The days when Alex mooded around, as Emma put it, and shouted were the days when he was undergoing severe anxieties over his relationship with Linda. She was gorgeous, she was sexy, she seemed really to care about him; on the other hand he had vowed he would not enter another relationship with anyone who didn’t totally understand the demands of his career and profession. Linda might understand them, but she was hardly going to give them priority. If it came to a conflict between a first night or a major audition, and a dinner with other doctors and their wives, the dinner would not win. They had already had a couple of run-ins over a South African trip, funded by a pharmaceutical company, which she’d persuaded him to accept. Having promised to be totally accommodating with the spousal programme-“I cannot believe there are things called that”-she had said there was no way she was going to go on a boat trip to Robben Island-where Nelson Mandela had been imprisoned-without him, or go on what she called an obscene trip to one of the townships.
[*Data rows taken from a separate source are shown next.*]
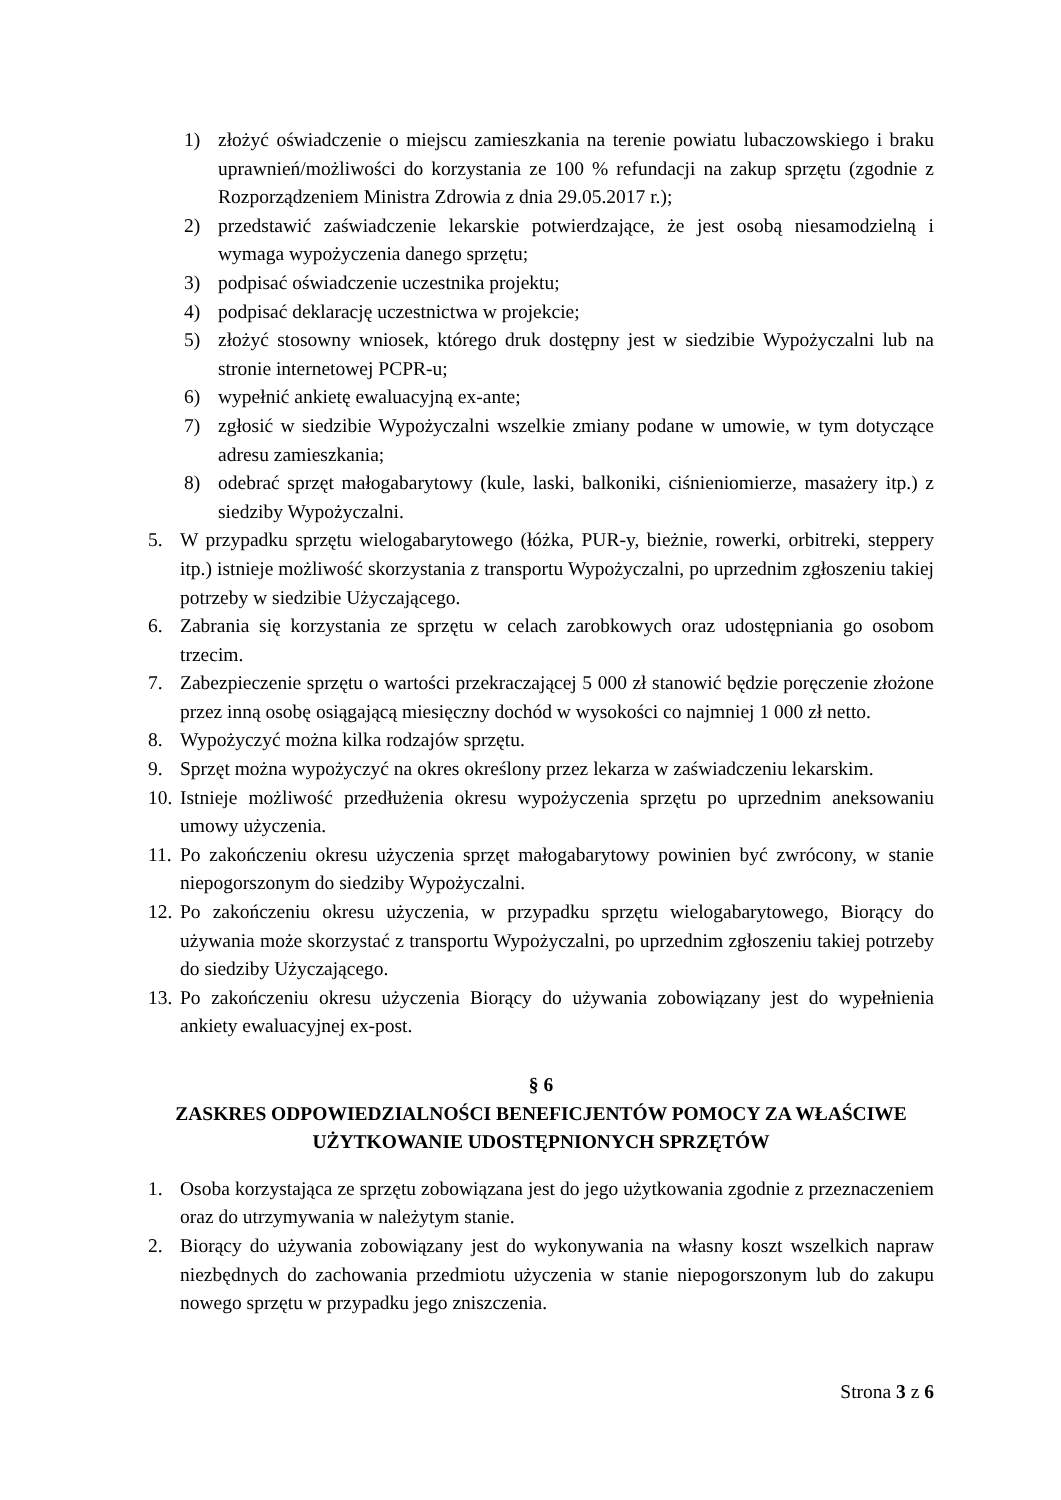1) złożyć oświadczenie o miejscu zamieszkania na terenie powiatu lubaczowskiego i braku uprawnień/możliwości do korzystania ze 100 % refundacji na zakup sprzętu (zgodnie z Rozporządzeniem Ministra Zdrowia z dnia 29.05.2017 r.);
2) przedstawić zaświadczenie lekarskie potwierdzające, że jest osobą niesamodzielną i wymaga wypożyczenia danego sprzętu;
3) podpisać oświadczenie uczestnika projektu;
4) podpisać deklarację uczestnictwa w projekcie;
5) złożyć stosowny wniosek, którego druk dostępny jest w siedzibie Wypożyczalni lub na stronie internetowej PCPR-u;
6) wypełnić ankietę ewaluacyjną ex-ante;
7) zgłosić w siedzibie Wypożyczalni wszelkie zmiany podane w umowie, w tym dotyczące adresu zamieszkania;
8) odebrać sprzęt małogabarytowy (kule, laski, balkoniki, ciśnieniomierze, masażery itp.) z siedziby Wypożyczalni.
5. W przypadku sprzętu wielogabarytowego (łóżka, PUR-y, bieżnie, rowerki, orbitreki, steppery itp.) istnieje możliwość skorzystania z transportu Wypożyczalni, po uprzednim zgłoszeniu takiej potrzeby w siedzibie Użyczającego.
6. Zabrania się korzystania ze sprzętu w celach zarobkowych oraz udostępniania go osobom trzecim.
7. Zabezpieczenie sprzętu o wartości przekraczającej 5 000 zł stanowić będzie poręczenie złożone przez inną osobę osiągającą miesięczny dochód w wysokości co najmniej 1 000 zł netto.
8. Wypożyczyć można kilka rodzajów sprzętu.
9. Sprzęt można wypożyczyć na okres określony przez lekarza w zaświadczeniu lekarskim.
10. Istnieje możliwość przedłużenia okresu wypożyczenia sprzętu po uprzednim aneksowaniu umowy użyczenia.
11. Po zakończeniu okresu użyczenia sprzęt małogabarytowy powinien być zwrócony, w stanie niepogorszonym do siedziby Wypożyczalni.
12. Po zakończeniu okresu użyczenia, w przypadku sprzętu wielogabarytowego, Biorący do używania może skorzystać z transportu Wypożyczalni, po uprzednim zgłoszeniu takiej potrzeby do siedziby Użyczającego.
13. Po zakończeniu okresu użyczenia Biorący do używania zobowiązany jest do wypełnienia ankiety ewaluacyjnej ex-post.
§ 6
ZASKRES ODPOWIEDZIALNOŚCI BENEFICJENTÓW POMOCY ZA WŁAŚCIWE UŻYTKOWANIE UDOSTĘPNIONYCH SPRZĘTÓW
1. Osoba korzystająca ze sprzętu zobowiązana jest do jego użytkowania zgodnie z przeznaczeniem oraz do utrzymywania w należytym stanie.
2. Biorący do używania zobowiązany jest do wykonywania na własny koszt wszelkich napraw niezbędnych do zachowania przedmiotu użyczenia w stanie niepogorszonym lub do zakupu nowego sprzętu w przypadku jego zniszczenia.
Strona 3 z 6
“Patronising, utterly ghastly, I wouldn’t even contemplate it.”
“I seem to remember your saying that the tourist trade benefited the country.”
“I’m sure it does. I just don’t think sitting in an air-conditioned car and looking graciously around a series of shantytowns benefits the inhabitants very much. I’m not going to go, Alex, and that’s all there is to it.”
“Linda, you seem to be embarking on this trip in a rather different spirit from what you’d promised. I really don’t think it’s viable on this basis, and I don’t see how we can go.”
“Alex, that’s crap.”
“It is not crap. I said I didn’t like any of it in principle, that I never had, and you talked me round…”
“I did not talk you round!”
“Oh, really? I seem to remember a lot of talk about how it wouldn’t help anyone, my sulking in Swindon, while someone else went in my place…”
“I do dislike the way you play back everything I say to you. All right, then let’s not go. Let’s not do anything nice. You jut sit in your bed-sit and contemplate your navel.”